▸ Task instructions
State how many lines of the records include the word "none"; the reply is that number alone.

▸ Exercise material

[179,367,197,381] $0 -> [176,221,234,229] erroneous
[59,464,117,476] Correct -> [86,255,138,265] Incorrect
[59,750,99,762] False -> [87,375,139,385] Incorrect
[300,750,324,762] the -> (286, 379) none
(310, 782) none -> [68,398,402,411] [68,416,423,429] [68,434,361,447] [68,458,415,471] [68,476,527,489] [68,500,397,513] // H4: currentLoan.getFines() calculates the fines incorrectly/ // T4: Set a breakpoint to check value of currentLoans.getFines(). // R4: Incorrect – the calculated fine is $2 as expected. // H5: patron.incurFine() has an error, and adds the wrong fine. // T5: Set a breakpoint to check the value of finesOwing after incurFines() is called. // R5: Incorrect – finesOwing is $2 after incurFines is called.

---

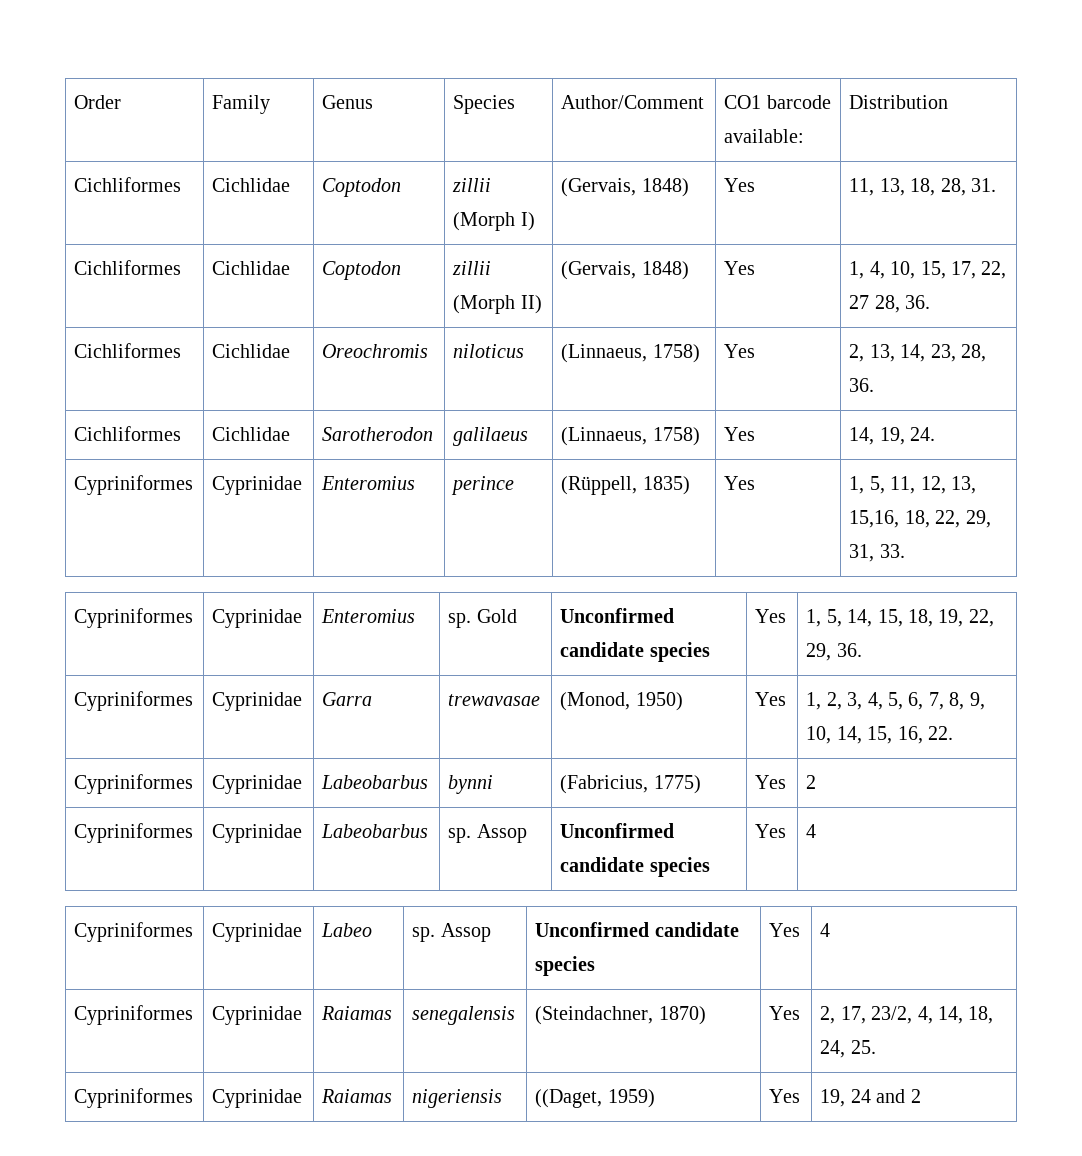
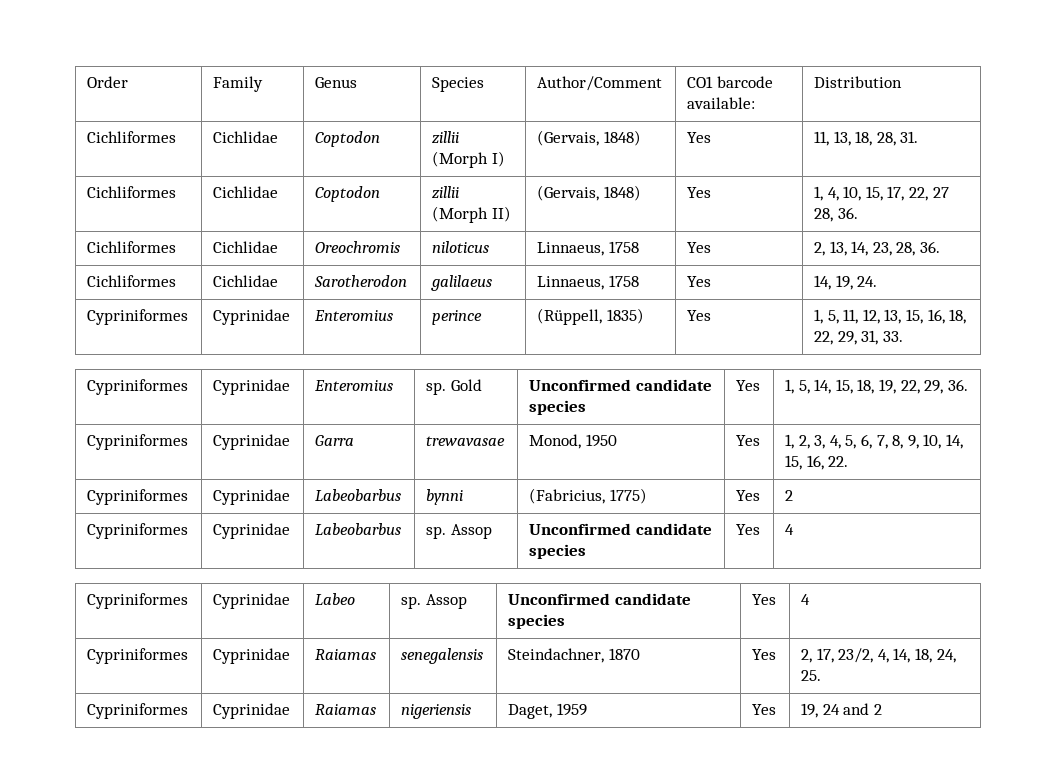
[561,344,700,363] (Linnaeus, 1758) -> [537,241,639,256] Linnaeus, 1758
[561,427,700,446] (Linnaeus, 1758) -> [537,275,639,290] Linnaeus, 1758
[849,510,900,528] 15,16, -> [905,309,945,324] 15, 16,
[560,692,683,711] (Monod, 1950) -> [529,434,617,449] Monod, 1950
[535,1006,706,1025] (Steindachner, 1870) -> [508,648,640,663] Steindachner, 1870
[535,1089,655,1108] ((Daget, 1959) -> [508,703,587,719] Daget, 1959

▸ Your response
2